## [ABOUT THIS TASK]
Please copy every line with the string "inputs" from the entries below.

## [INPUT DATA]
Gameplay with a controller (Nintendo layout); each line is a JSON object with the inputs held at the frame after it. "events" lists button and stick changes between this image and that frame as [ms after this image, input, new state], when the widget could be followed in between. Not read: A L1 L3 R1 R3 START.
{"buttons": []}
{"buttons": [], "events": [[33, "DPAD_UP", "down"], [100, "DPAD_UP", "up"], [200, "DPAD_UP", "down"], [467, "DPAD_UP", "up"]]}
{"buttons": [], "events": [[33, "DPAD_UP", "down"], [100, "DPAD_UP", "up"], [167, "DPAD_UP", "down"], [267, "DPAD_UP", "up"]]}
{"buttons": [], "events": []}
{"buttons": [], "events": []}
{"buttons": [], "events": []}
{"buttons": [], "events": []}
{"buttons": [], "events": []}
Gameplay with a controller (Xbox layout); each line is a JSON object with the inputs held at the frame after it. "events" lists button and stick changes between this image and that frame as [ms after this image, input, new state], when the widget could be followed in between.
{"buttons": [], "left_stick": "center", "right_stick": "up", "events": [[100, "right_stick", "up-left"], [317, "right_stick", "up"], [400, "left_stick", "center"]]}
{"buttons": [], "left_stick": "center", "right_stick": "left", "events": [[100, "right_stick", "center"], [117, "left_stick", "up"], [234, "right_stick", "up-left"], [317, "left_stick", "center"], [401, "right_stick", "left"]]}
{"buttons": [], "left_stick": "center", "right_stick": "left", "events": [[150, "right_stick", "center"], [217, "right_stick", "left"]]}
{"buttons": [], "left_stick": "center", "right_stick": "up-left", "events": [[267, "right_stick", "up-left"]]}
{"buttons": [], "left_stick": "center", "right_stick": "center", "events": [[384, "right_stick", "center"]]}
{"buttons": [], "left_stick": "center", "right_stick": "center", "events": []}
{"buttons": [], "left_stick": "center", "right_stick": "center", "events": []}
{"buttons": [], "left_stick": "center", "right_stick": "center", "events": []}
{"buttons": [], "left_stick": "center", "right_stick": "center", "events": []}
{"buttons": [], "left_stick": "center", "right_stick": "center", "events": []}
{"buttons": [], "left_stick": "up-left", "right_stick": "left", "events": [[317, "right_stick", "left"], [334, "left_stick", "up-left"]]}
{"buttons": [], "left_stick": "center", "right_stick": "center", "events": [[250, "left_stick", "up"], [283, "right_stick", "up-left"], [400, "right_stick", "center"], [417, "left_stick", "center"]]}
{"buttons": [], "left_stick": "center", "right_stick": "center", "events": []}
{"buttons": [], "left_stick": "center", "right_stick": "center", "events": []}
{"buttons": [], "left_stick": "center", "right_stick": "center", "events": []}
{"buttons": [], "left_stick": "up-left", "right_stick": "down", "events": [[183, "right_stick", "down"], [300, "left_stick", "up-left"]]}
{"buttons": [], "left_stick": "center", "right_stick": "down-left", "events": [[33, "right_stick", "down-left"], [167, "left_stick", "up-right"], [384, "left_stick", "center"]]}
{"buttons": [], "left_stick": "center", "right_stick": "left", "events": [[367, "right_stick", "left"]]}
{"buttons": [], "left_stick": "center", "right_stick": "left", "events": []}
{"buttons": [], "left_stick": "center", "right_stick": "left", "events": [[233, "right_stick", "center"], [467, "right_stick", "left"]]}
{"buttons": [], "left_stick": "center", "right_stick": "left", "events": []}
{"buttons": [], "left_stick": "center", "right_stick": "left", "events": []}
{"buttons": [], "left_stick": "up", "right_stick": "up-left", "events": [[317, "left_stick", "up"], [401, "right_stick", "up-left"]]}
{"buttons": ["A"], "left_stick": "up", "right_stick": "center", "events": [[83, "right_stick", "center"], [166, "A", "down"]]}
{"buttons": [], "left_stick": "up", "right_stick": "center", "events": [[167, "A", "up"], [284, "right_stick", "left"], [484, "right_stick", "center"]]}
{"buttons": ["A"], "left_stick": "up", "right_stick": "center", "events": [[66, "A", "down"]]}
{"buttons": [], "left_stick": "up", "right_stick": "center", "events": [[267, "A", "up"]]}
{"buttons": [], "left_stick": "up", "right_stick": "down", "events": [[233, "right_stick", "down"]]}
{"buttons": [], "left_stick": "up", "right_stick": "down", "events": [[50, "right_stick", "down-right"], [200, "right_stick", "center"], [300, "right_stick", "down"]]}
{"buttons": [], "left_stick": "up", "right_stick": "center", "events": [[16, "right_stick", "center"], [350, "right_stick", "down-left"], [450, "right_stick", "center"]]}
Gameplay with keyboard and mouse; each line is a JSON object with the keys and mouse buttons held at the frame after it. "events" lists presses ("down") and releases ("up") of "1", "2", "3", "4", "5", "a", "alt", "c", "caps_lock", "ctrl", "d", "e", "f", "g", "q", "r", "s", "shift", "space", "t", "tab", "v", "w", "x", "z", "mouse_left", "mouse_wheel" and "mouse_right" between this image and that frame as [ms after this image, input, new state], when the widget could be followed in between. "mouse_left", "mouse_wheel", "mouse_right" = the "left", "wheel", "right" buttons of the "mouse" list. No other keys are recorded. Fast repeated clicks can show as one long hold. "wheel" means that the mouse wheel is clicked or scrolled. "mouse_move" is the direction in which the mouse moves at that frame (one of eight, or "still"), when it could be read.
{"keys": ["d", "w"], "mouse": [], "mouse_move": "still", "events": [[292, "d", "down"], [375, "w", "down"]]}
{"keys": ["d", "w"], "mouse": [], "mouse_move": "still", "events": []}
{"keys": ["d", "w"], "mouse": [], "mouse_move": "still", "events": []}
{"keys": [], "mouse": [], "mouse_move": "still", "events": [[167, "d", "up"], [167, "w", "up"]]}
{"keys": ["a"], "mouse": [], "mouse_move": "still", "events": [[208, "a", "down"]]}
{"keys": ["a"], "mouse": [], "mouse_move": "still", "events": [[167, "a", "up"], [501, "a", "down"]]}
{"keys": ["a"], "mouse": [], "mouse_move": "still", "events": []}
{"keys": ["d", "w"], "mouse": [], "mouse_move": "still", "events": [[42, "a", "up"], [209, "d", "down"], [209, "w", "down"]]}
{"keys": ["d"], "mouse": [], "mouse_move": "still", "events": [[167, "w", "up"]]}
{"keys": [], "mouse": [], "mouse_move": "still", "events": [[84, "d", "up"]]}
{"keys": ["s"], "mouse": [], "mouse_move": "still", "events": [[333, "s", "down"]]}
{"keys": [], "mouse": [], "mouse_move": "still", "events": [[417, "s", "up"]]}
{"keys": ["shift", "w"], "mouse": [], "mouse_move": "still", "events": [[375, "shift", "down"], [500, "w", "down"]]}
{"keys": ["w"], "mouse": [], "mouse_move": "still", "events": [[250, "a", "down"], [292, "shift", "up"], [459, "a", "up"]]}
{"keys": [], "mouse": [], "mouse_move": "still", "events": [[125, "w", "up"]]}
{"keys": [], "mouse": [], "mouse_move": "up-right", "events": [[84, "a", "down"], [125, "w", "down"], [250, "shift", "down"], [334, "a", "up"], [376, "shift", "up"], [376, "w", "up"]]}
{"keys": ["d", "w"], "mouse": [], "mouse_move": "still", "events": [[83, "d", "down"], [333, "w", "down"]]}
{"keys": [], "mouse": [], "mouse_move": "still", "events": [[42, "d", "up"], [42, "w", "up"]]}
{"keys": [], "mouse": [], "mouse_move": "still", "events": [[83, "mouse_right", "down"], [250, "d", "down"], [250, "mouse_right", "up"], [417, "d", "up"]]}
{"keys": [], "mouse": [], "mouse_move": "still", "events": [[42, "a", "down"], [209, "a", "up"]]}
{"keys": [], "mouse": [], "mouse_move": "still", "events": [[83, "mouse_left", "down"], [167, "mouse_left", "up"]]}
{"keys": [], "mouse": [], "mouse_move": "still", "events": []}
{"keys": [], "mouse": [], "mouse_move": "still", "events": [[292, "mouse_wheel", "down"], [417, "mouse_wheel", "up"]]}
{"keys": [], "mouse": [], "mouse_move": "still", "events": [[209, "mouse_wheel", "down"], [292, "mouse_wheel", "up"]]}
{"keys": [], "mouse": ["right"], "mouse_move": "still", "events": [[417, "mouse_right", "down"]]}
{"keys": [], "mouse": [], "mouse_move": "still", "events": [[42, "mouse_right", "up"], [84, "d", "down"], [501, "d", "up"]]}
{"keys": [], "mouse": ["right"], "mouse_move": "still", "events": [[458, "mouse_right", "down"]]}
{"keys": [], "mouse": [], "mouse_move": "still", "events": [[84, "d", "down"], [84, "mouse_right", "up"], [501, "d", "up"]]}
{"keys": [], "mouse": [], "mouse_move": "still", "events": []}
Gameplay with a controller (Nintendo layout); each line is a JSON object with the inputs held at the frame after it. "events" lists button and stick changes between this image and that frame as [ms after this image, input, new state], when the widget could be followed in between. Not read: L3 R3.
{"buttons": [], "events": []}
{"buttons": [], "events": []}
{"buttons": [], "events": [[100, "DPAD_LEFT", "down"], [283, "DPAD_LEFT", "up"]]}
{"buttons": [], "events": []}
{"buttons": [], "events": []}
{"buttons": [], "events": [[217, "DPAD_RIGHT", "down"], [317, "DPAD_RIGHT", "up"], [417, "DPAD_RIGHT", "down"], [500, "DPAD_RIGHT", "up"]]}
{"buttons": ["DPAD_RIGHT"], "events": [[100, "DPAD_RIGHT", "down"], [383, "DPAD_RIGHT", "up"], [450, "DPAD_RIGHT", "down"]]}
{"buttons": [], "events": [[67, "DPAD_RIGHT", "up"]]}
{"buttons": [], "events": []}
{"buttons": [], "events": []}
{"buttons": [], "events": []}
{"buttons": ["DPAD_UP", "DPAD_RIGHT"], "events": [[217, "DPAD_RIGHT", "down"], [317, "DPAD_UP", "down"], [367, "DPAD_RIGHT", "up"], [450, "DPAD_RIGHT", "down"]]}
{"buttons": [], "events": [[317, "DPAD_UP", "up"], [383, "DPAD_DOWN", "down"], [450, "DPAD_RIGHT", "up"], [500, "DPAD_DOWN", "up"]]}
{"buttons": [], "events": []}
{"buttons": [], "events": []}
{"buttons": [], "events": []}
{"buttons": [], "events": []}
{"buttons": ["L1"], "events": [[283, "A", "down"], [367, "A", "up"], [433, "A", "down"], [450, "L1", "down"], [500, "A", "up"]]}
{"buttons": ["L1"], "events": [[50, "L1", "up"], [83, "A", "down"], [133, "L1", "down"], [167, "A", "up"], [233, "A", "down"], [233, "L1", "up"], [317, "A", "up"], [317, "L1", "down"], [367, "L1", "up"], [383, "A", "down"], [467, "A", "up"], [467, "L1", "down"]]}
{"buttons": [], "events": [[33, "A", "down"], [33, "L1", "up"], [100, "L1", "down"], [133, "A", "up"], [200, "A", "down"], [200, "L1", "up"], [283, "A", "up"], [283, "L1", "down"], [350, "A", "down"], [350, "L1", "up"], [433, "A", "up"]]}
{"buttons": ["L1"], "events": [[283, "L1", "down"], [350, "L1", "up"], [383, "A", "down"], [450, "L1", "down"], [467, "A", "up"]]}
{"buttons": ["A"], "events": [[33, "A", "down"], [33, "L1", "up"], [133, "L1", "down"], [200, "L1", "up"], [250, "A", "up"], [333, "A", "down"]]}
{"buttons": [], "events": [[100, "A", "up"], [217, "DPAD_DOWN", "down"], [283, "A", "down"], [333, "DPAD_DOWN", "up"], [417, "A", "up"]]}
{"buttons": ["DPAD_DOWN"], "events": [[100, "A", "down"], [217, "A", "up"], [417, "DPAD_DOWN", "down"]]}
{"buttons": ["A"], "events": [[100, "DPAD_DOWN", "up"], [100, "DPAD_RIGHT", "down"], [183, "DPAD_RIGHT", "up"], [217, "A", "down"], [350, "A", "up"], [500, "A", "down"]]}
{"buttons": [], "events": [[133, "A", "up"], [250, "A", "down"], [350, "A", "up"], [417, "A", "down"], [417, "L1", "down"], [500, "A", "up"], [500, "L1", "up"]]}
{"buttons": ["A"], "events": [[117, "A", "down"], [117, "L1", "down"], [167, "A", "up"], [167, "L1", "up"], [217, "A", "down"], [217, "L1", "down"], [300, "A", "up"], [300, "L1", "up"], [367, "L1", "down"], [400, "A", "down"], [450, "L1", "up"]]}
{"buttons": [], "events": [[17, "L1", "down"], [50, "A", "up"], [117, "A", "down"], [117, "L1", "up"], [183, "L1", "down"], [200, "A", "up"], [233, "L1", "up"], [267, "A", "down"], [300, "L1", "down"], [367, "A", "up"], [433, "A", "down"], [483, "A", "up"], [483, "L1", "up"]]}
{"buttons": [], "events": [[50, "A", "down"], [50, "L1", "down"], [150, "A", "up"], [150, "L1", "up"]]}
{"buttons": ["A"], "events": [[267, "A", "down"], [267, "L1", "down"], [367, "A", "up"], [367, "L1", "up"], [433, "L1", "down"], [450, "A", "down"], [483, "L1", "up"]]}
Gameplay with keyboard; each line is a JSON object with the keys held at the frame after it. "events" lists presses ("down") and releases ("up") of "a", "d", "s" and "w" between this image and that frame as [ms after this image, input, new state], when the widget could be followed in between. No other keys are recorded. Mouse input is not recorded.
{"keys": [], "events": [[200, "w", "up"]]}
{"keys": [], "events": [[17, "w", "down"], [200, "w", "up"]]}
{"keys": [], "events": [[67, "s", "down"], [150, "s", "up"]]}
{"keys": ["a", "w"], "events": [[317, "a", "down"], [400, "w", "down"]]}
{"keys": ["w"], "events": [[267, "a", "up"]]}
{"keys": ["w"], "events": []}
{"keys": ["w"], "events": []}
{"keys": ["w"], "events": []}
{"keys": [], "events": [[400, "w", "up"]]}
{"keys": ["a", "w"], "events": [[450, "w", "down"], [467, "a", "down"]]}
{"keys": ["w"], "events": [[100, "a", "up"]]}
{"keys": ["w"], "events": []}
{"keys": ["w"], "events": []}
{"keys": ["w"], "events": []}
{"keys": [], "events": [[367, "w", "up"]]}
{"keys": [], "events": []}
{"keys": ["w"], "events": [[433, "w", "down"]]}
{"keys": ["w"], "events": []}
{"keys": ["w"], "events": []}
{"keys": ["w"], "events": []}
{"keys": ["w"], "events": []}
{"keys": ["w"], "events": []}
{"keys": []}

## [RESPONSE BELOW]
Gameplay with a controller (Nintendo layout); each line is a JSON object with the inputs held at the frame after it. "events" lists button and stick changes between this image and that frame as [ms after this image, input, new state], when the widget could be followed in between. Not read: A L1 L3 R1 R3 START.
Gameplay with a controller (Xbox layout); each line is a JSON object with the inputs held at the frame after it. "events" lists button and stick changes between this image and that frame as [ms after this image, input, new state], when the widget could be followed in between.
Gameplay with a controller (Nintendo layout); each line is a JSON object with the inputs held at the frame after it. "events" lists button and stick changes between this image and that frame as [ms after this image, input, new state], when the widget could be followed in between. Not read: L3 R3.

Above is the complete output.